How the left lost the argument.
One might think that a crisis brought on by rapacious, unregulated capitalism would have changed a few minds about the fundamental nature of the global economy.
One would be wrong. True, there is no lack of anti-capitalist sentiment in the world today, particularly as a crisis brought on by the system’s worst excesses continues to ravage the global economy. If anything, we are witnessing an overload of critiques of the horrors of capitalism: Books, newspaper investigations, and TV reports abound, telling us of companies ruthlessly polluting our environment, corrupted bankers who continue to get fat bonuses while their banks are bailed out by taxpayer money, and sweatshops where children work overtime.
Yet no matter how grievous the abuse or how indicative of a larger, more systemic failure, there’s a limit to how far these critiques go. The goal is invariably to democratize capitalism in the name of fighting excesses and to extend democratic control of the economy through the pressure of more media scrutiny, parliamentary inquiries, harsher laws, and honest police investigations. What is never questioned is the bourgeois state of law upon which modern capitalism depends. This remains the sacred cow that even the most radical critics from the likes of Occupy Wall Street and the World Social Forum dare not touch.
It’s no wonder, then, that the optimistic leftist expectations that the ongoing crisis would be a sobering moment — the awakening from a dream — turned out to be dangerously shortsighted. The year 2011 was indeed one of dreaming dangerously, of the revival of radical emancipatory politics all around the world. A year later, every day brings new proof of how fragile and inconsistent the awakening actually was. The enthusiasm of the Arab Spring is mired in compromises and religious fundamentalism; Occupy is losing momentum to such an extent that the police cleansing of New York’s Zuccotti Park even seemed like a blessing in disguise. It’s the same story around the world: Nepal’s Maoists seem outmaneuvered by the reactionary royalist forces; Venezuela’s "Bolivarian" experiment is regressing further and further into caudillo-run populism; and even the most hopeful sign, Greece’s anti-austerity movement, has lost energy after the electoral defeat of the leftist Syriza party.
It now seems that the primary political effect of the economic crisis was not the rise of the radical left, but of racist populism, more wars, more poverty in the poorest Third World countries, and widening divisions between rich and poor. For all that crises shatter people out of their complacency and make them question the fundamentals of their lives, the first spontaneous reaction is not revolution but panic, which leads to a return to basics: food and shelter. The core premises of the ruling ideology are not put into doubt. They are even more violently asserted.
Could we in fact be seeing the conditions for the further radicalization of capitalism? German philosopher Peter Sloterdijk once told me that, if there is a person alive to whom they will build monuments 100 years from now, it is Lee Kuan Yew, the Singaporean leader who did more than anyone else to promote and implement the marriage of capitalism and authoritarianism — an arrangement he euphemistically referred to as "Asian values." The virus of this authoritarian capitalism is slowly but surely spreading around the globe, nowhere more so than China.

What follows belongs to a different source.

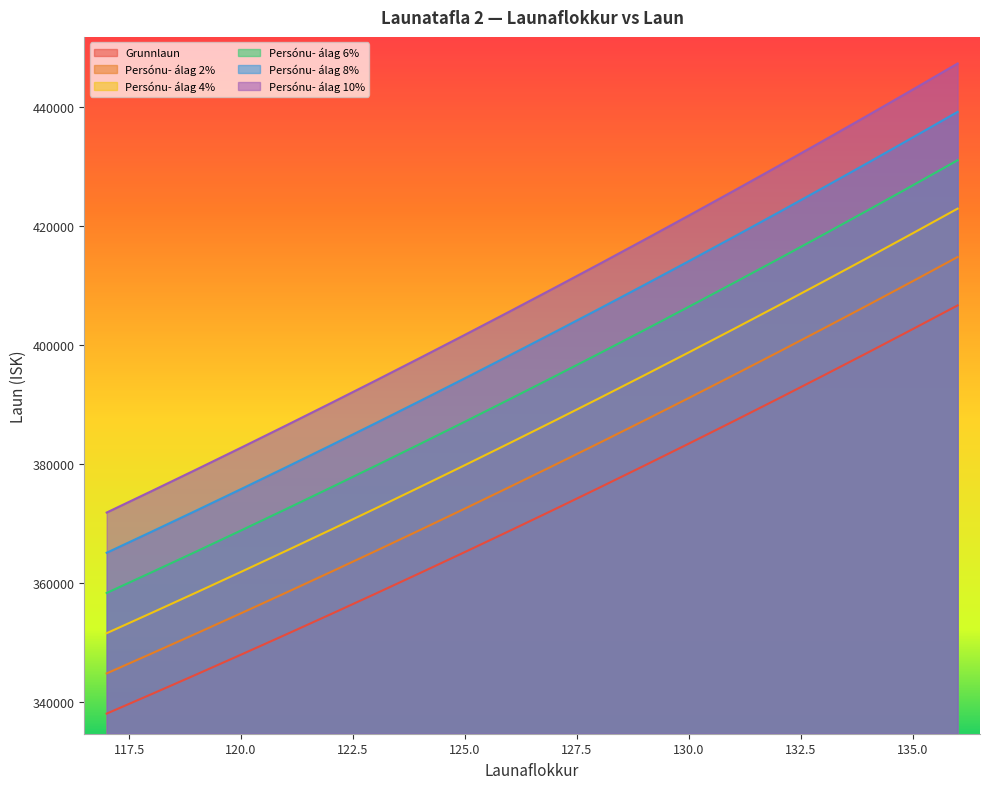

Rank the series by their average value, from lowest to highest.

Grunnlaun, Persónu- álag 2%, Persónu- álag 4%, Persónu- álag 6%, Persónu- álag 8%, Persónu- álag 10%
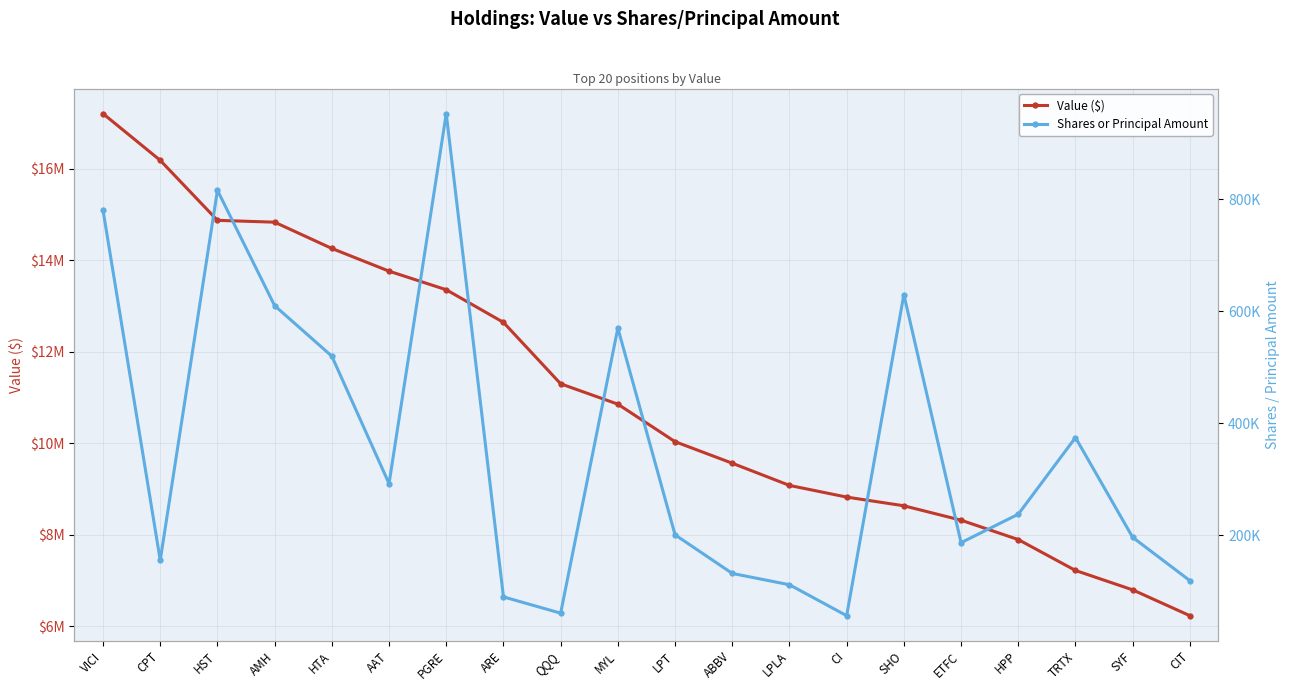

What is the average value of the Value ($) series?

11091400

Faced with today’s explosion of capitalism in China, analysts often ask when political democracy as the "natural" political accompaniment of capitalism will enforce itself. But what if the promised democratization never arrives? What if China’s authoritarian capitalism is not a stop on the road to further democratization, but the end state toward which the rest of the world is headed?
Leon Trotsky once characterized tsarist Russia as "the vicious combination of the Asian knout [whip] and the European stock market," but the description applies even better to today’s China. In the Chinese iteration, the combination may prove to be a more stable one than the democratic capitalist model we have come to see as natural.
The main victim of the ongoing crisis is thus not capitalism, which appears to be evolving into an even more pervasive and pernicious form, but democracy — not to mention the left, whose inability to offer a viable global alternative has again been rendered visible to all. It was the left that was effectively caught with its pants down. It is almost as if this crisis were staged to demonstrate that the only solution to a failure of capitalism is more capitalism.